Testing the
normality of the data and Applying Shapiro Wilk test
The p-p plot for different payment methods and Applying Shapiro Wilk
test to check the normality
nor.test(df$TotalCharges~PaymentMethod, data = df)
##
## Shapiro-Wilk Normality Test (alpha = 0.05)
## --------------------------------------------------
## data : df$TotalCharges and PaymentMethod
##
## Level Statistic p.value Normality
## 1 Bank transfer (automatic) 0.9228526 2.123728e-27 Reject
## 2 Credit card (automatic) 0.9175288 5.073903e-28 Reject
## 3 Electronic check 0.8496637 9.382990e-43 Reject
## 4 Mailed check 0.7103853 3.209453e-46 Reject
## --------------------------------------------------

The Shapiro wilk test shows the p-values for all the categories are
less than 0.05 and the tests are significant. Therefore, the normality
assumption is not met for the data.
Testing for
homogeneity
# Applying Levene's test
leveneTest(df$TotalCharges ~ df$PaymentMethod, data = df)
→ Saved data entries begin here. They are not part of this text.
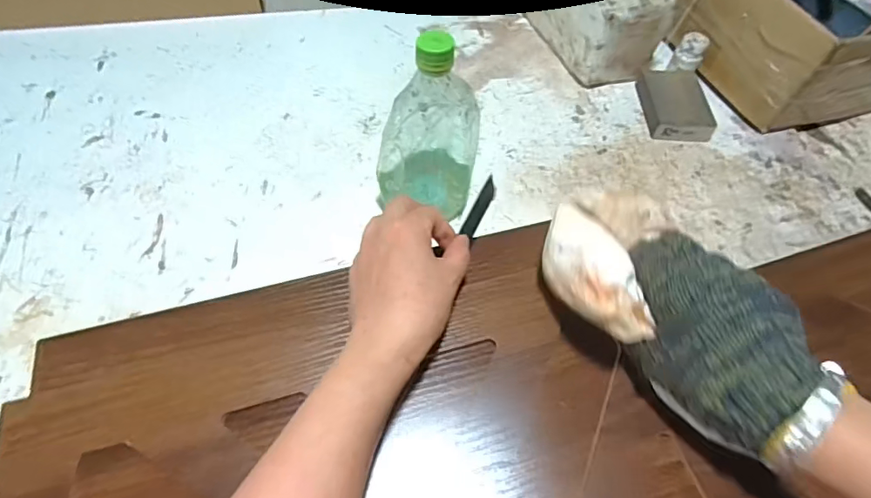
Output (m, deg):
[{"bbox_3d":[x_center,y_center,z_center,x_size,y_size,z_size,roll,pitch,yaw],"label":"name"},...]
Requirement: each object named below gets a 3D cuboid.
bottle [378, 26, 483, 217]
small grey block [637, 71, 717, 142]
[{"bbox_3d":[-0.007,-0.097,0.458,0.090,0.185,0.068,8,56,1],"label":"bottle"},{"bbox_3d":[0.296,-0.181,0.618,0.076,0.028,0.103,3,56,-2],"label":"small grey block"}]

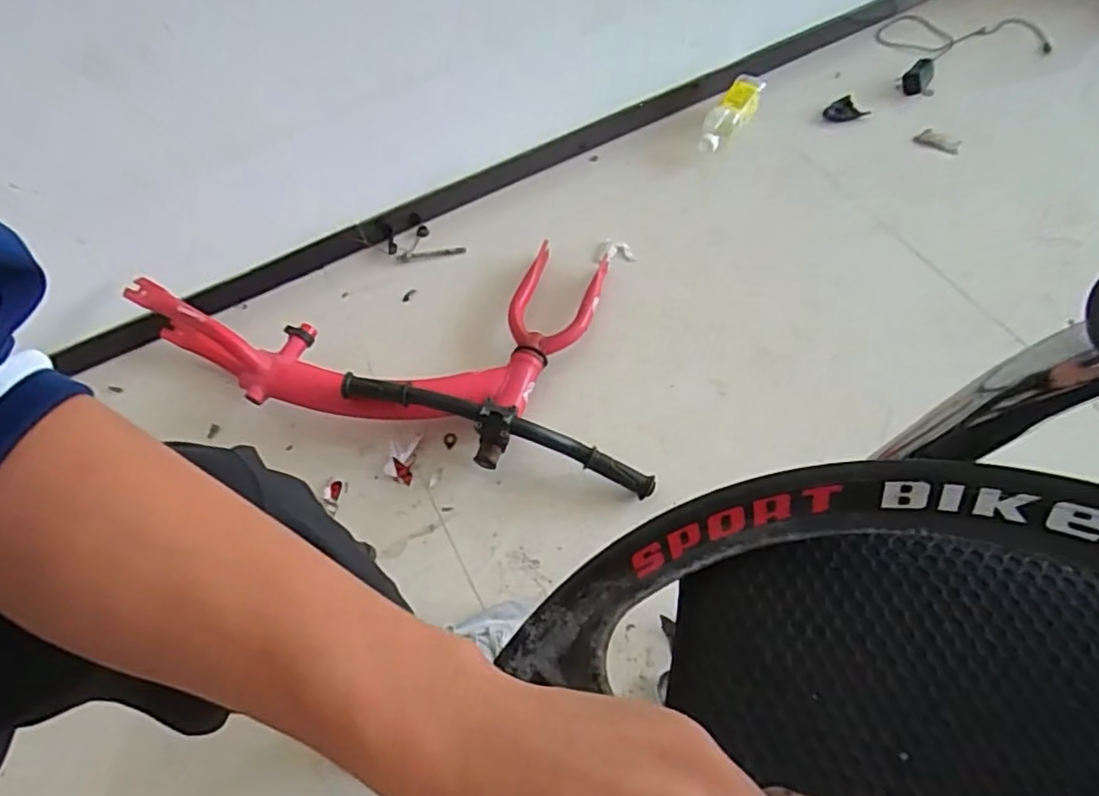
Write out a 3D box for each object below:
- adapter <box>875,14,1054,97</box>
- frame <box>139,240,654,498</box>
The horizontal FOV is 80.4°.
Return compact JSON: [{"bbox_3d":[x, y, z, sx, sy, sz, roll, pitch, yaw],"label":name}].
[{"bbox_3d":[0.748,-0.656,1.193,0.314,0.041,0.183,-22,61,-8],"label":"adapter"},{"bbox_3d":[-0.204,-0.115,0.913,0.697,0.135,0.392,6,61,8],"label":"frame"}]

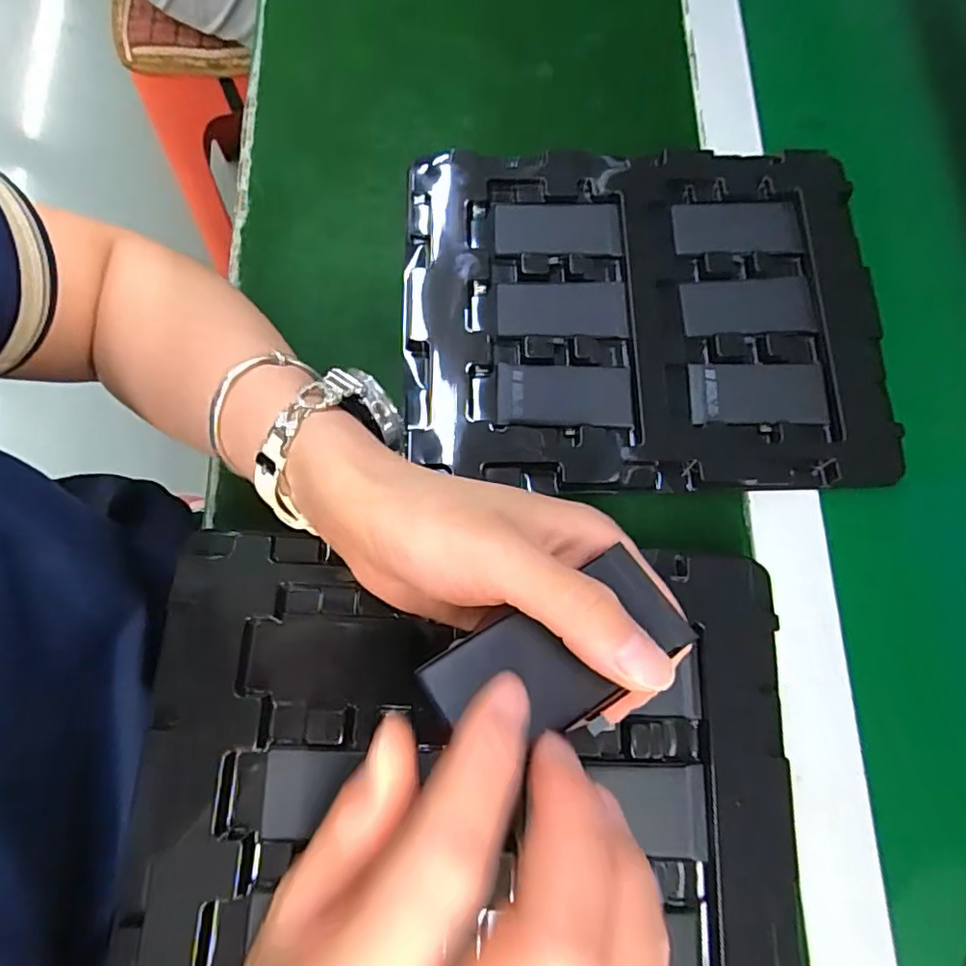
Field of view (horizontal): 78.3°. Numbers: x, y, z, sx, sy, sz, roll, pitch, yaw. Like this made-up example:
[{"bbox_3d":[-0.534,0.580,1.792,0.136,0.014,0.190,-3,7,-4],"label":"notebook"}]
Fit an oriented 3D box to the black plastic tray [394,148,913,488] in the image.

## Levene's Test for Homogeneity of Variance (center = median)
## Df F value Pr(>F)
## group 3 218.93 < 2.2e-16 ***
## 7028
## ---
## Signif. codes: 0 '***' 0.001 '**' 0.01 '*' 0.05 '.' 0.1 ' ' 1
- From the Levene’s test it is clear that the variances among the four
groups are not similar as the p-value is less than 0.001.
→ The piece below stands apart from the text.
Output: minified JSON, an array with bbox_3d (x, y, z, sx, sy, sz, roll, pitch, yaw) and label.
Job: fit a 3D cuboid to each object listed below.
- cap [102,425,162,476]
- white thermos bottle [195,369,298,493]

- The homogeniety assumprion is also not met for this data.
- Therefore instead of ANOVA parametric test, Kruskal Wallis non
parametric test will be Used.
Applying the
Kruskal-Wallis test
kruskal.test(df$TotalCharges ~ df$PaymentMethod, data = df)
##
## Kruskal-Wallis rank sum test
##
## data: df$TotalCharges by df$PaymentMethod
## Kruskal-Wallis chi-squared = 1077, df = 3, p-value < 2.2e-16
The p-value reported from the Kruskal Wallis test is less than 0.001,
therefore the null hypotheis is rejected and it is concluded that at
least one mean total charge is different from others.
Posthoc
Analysis
To observe which categories are different based on their mean total
charges, a paired post hoc analysis is applied.
pairwise.wilcox.test(df$TotalCharges, df$PaymentMethod, p.adjust.method = "BH")
##
## Pairwise comparisons using Wilcoxon rank sum test with continuity correction
##
## data: df$TotalCharges and df$PaymentMethod
##
## Bank transfer (automatic) Credit card (automatic)
## Credit card (automatic) 0.7 -
## Electronic check <2e-16 <2e-16
## Mailed check <2e-16 <2e-16
## Electronic check
## Credit card (automatic) -
## Electronic check -
## Mailed check <2e-16
##
## P value adjustment method: BH
Explanation:
The total usage is highest in th ebank transfers and credit card
users. The lowest total charges are observed in the mailed check group.
A segmentation by payment method can be recommended as their behavious
and usages are totally different except bank transfers and credit card
holders.Further more mailed check customers can be manipulated to use
the other three methods to more digitization.